What you will do
Check each line of the listing for the word "xmax" and report the ones that have it.
---- Exercise input
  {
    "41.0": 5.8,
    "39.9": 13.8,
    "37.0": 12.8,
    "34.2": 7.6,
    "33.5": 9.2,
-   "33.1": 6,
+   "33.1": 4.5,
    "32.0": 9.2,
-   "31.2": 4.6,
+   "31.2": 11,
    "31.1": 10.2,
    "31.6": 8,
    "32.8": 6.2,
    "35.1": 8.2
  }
--------
---- Exercise input
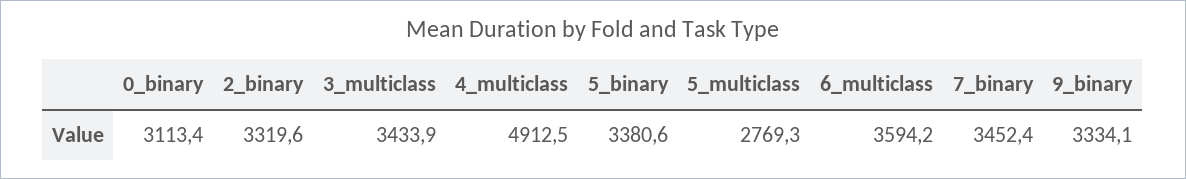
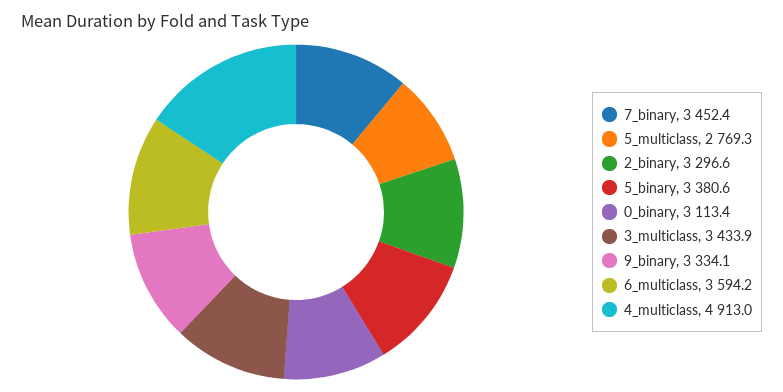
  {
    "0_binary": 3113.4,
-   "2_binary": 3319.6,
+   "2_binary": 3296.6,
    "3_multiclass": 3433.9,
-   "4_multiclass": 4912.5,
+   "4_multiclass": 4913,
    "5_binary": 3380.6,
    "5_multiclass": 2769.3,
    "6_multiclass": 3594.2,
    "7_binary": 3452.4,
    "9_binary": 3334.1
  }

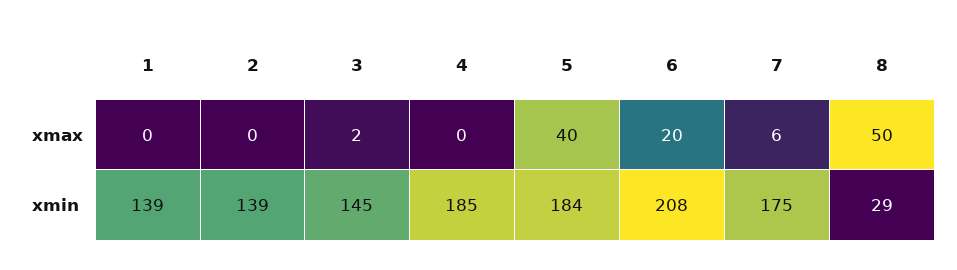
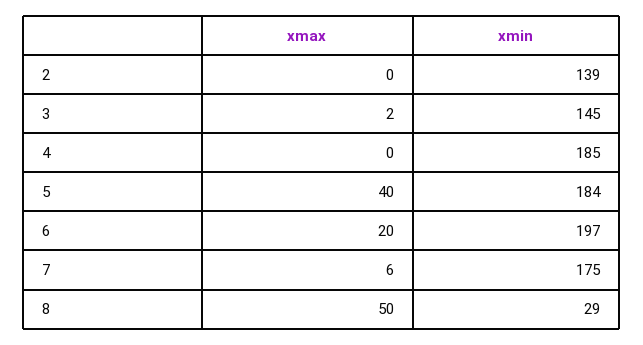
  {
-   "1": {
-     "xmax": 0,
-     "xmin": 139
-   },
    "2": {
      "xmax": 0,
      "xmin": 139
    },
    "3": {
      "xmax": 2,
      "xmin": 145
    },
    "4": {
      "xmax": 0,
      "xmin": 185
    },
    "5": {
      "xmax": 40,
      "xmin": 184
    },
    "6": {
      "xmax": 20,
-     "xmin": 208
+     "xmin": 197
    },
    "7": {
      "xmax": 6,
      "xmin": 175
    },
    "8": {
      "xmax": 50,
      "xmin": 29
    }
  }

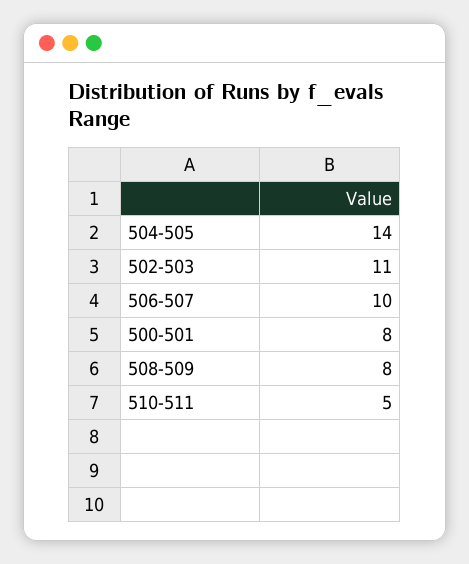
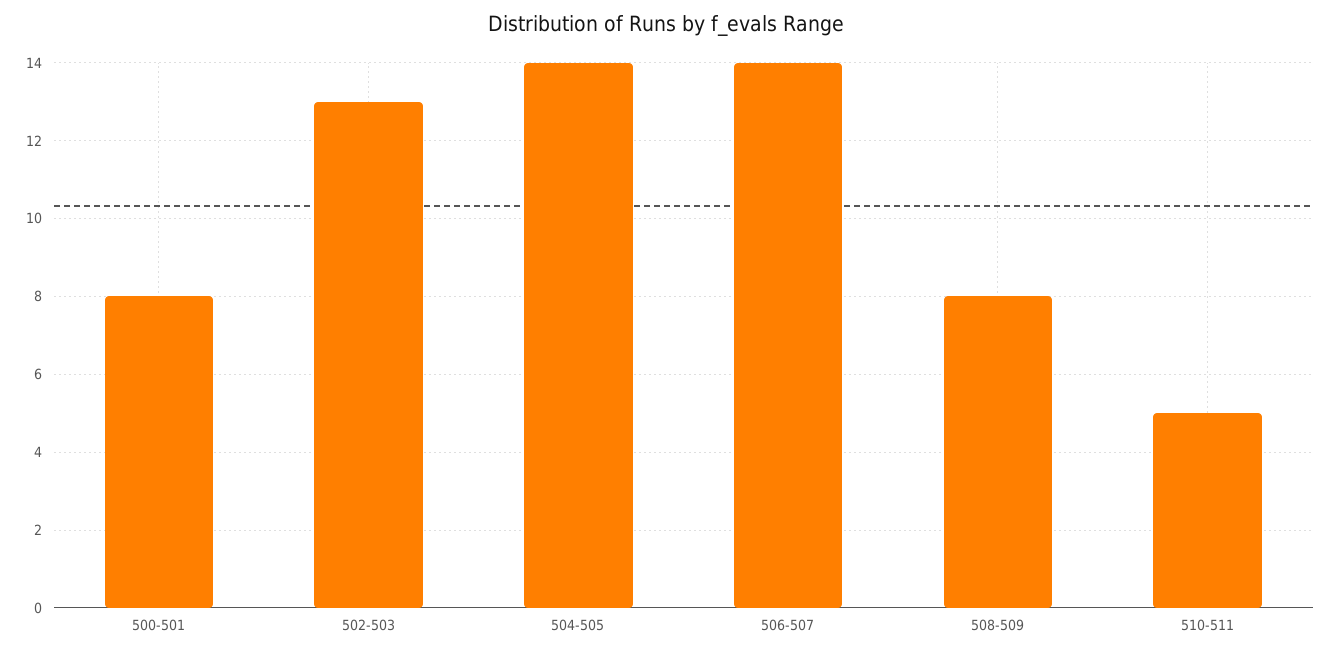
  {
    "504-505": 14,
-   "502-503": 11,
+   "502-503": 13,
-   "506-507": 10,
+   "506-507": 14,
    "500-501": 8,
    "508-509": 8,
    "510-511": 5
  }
--------
Result
-     "xmax": 0,
      "xmax": 0,
      "xmax": 2,
      "xmax": 0,
      "xmax": 40,
      "xmax": 20,
      "xmax": 6,
      "xmax": 50,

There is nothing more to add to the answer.